Excerpt:
On 04/10/2016 05:36 PM, Gordon Pettey wrote:
> Or you could just use a branching workflow like Git has great support
> for, and create your overlay as a branch of the main tree you're copying
> ebuilds from. With recent versions, you can even have checkouts of
> different branches from the same tree in different directories, so
> you're not duplicating the the whole repository. Then you could just git
> diff from the master branch, and no need for preserving CVS misbehavior.
> 

I suggested this on the bug, but it's not so clear-cut. With a branch,
you have a million other ebuilds sitting around in "your overlay" that
you don't care about. I'm also not sure how the metadata updates would
work; like, if it would be efficient to pull the rsync metadata and then
run `emerge --metadata` or something like that. It wouldn't be fair to
say "just use a branch!" if that's going to mean that somebody's
day-to-day work gets a lot slower.

I would also feel a little guilty saying that the supported way of
extending/modifying the tree (overlays) won't work and you have to
branch off our VCS. I promised to think about it, but haven't had much
inspiration. Here's the best I've got so far.

Provided material:
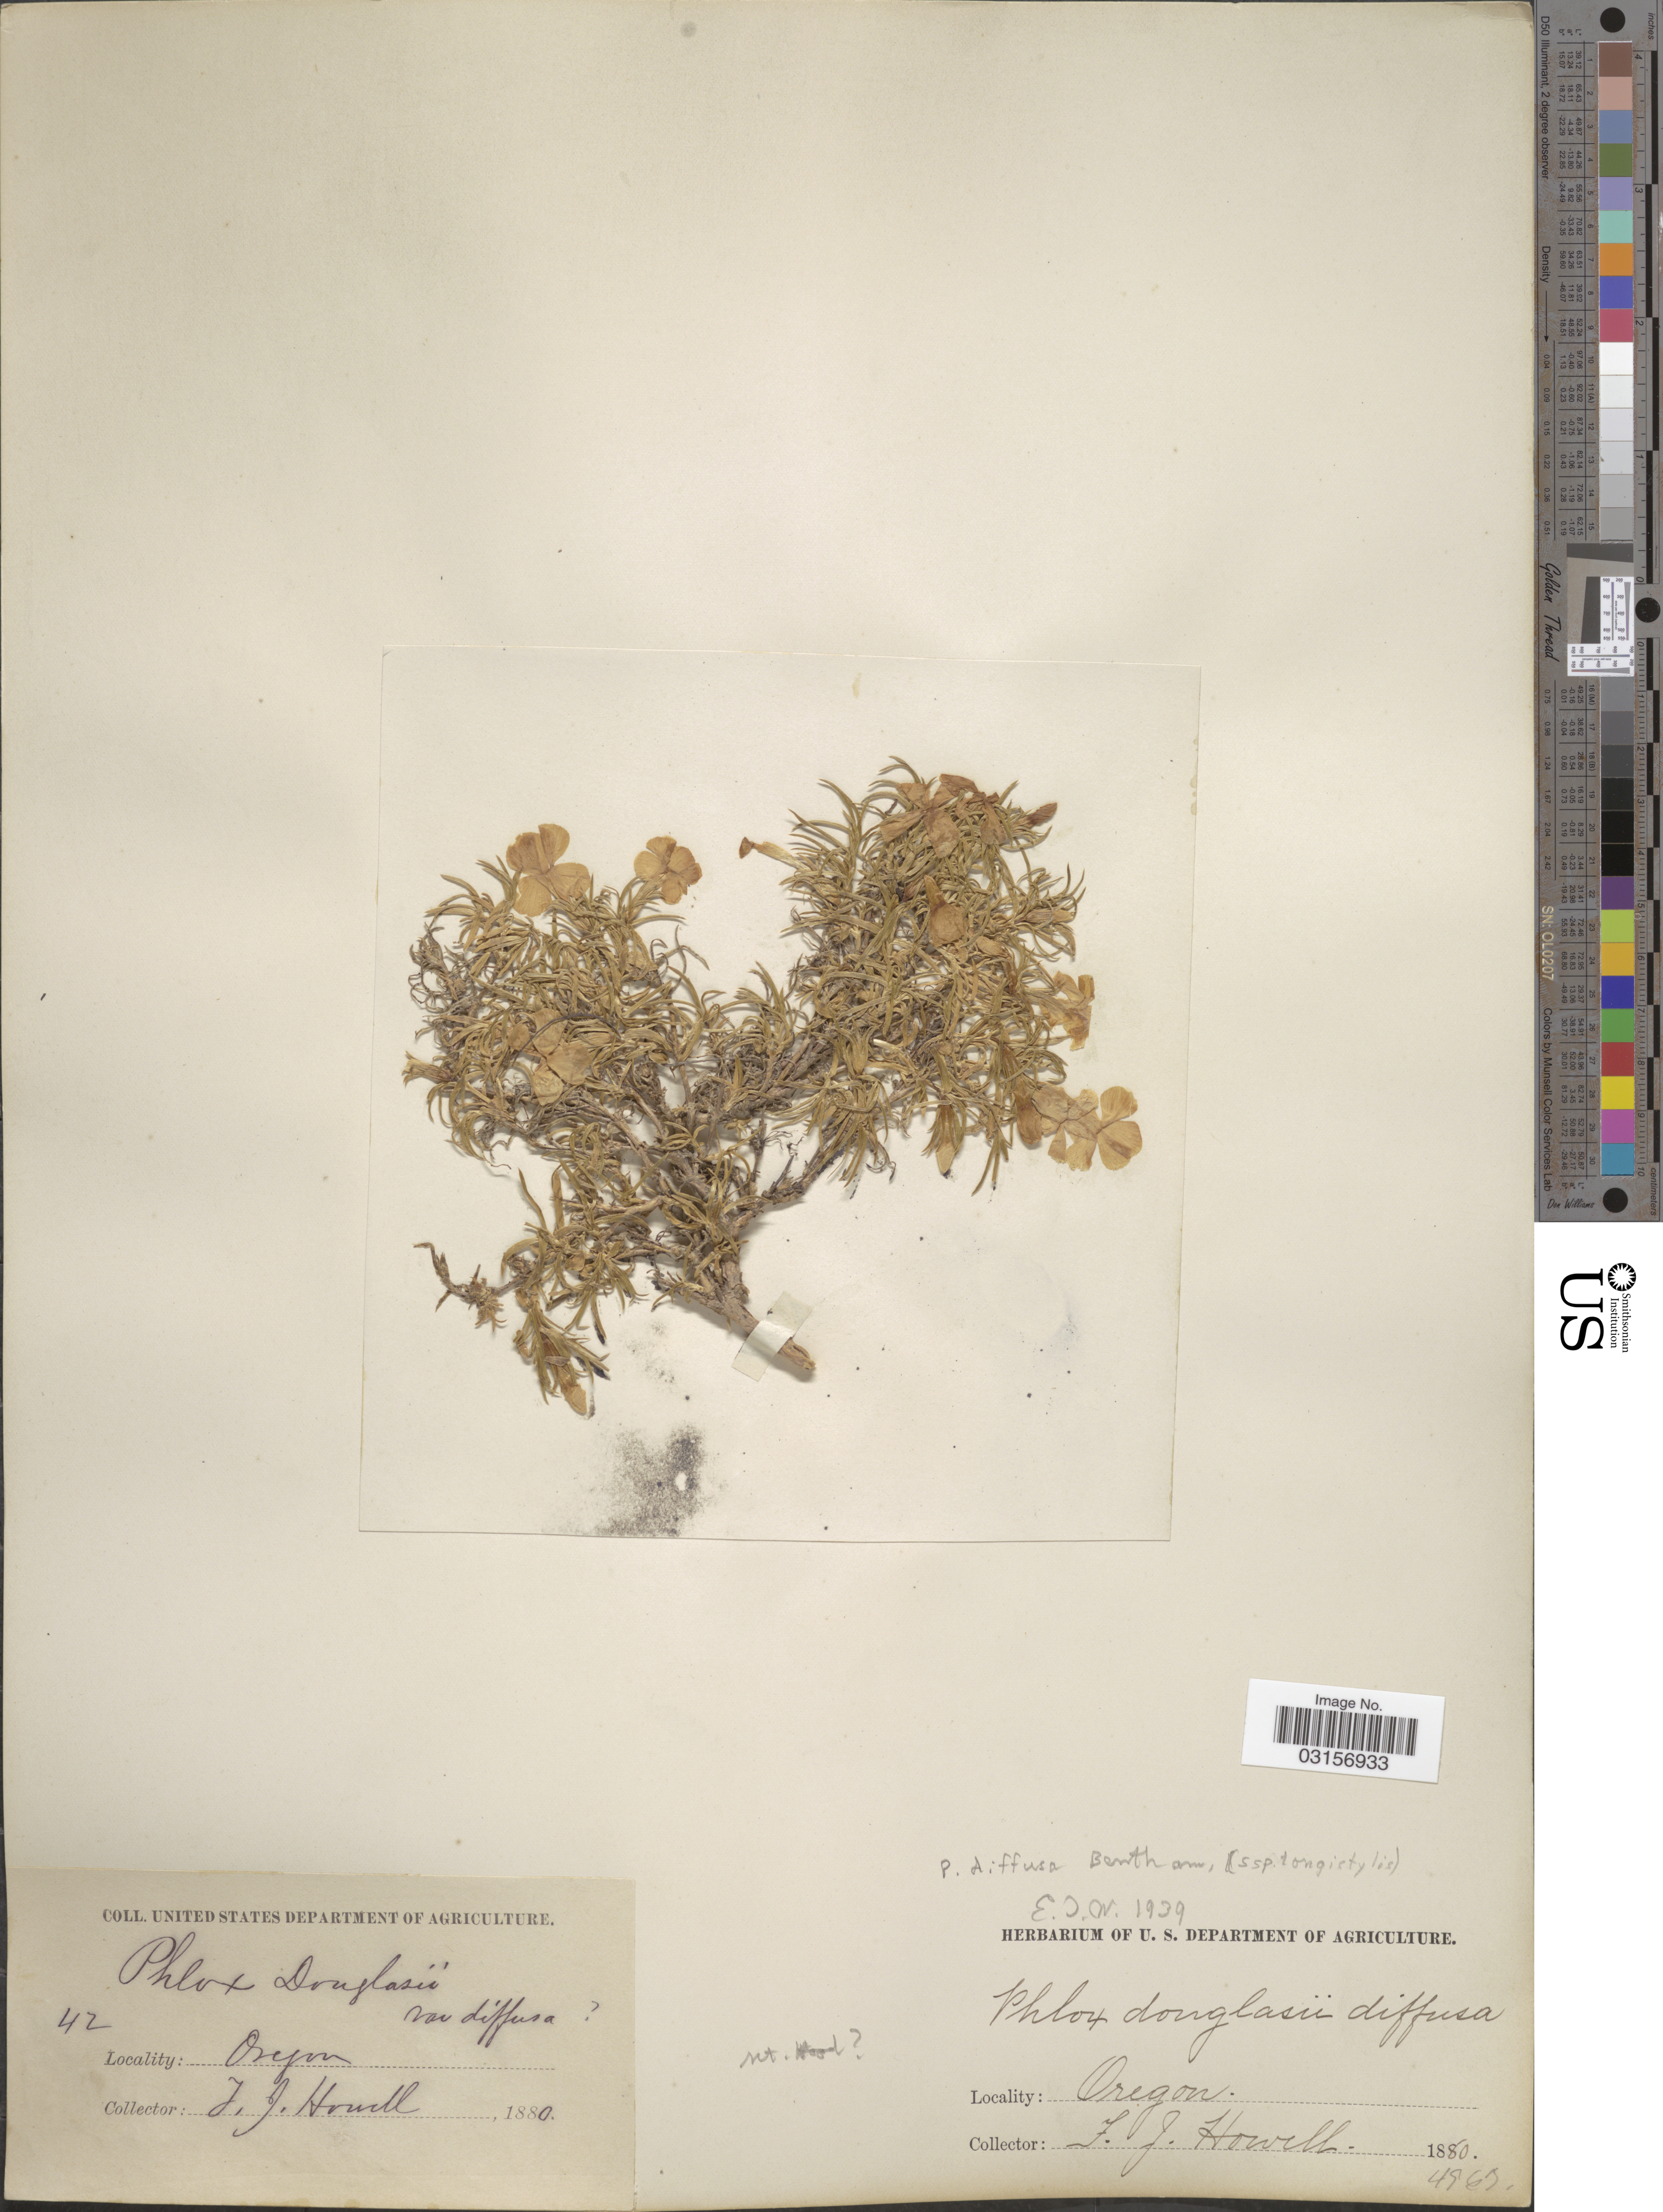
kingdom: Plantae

...

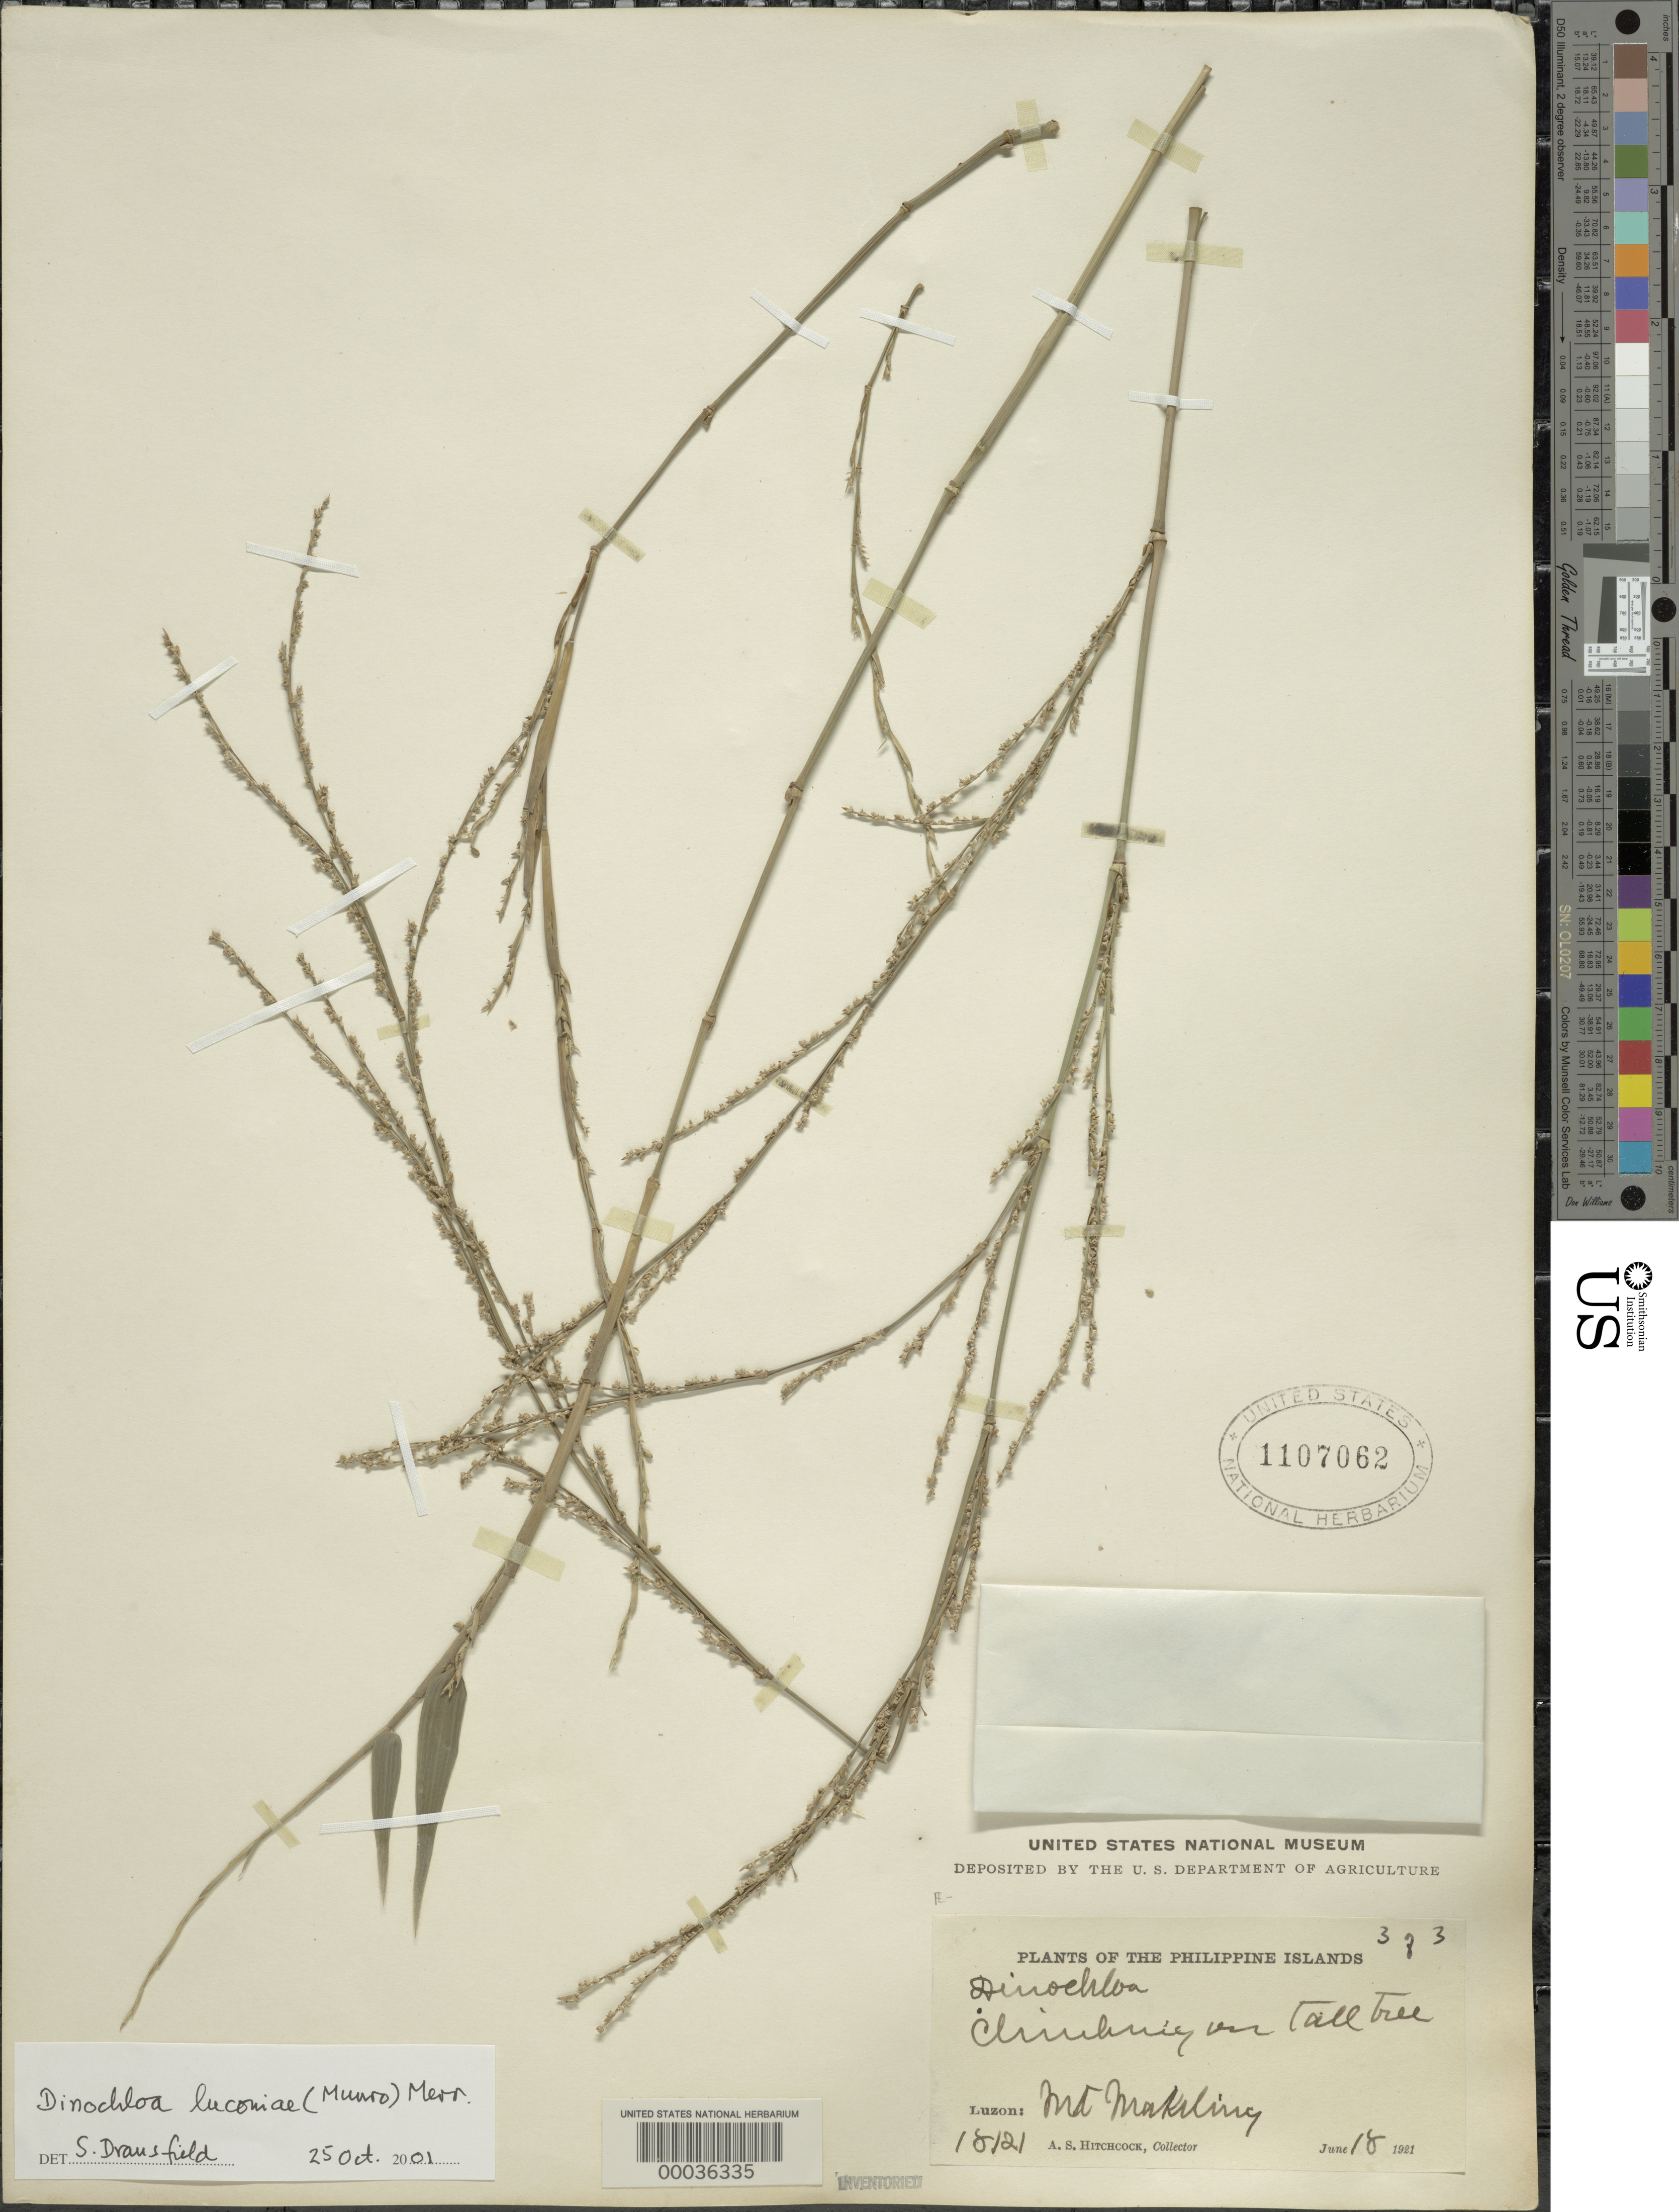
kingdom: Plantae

Written exercise:
Answer these questions about the mailing-list reply above:
1. Who wrote the quoted message?
2. What command does the reply suggest might be run after pulling the rsync metadata?
3. What does the reply name as the supported way of extending or modifying the tree?

The reply:
1. Gordon Pettey
2. `emerge --metadata`
3. Overlays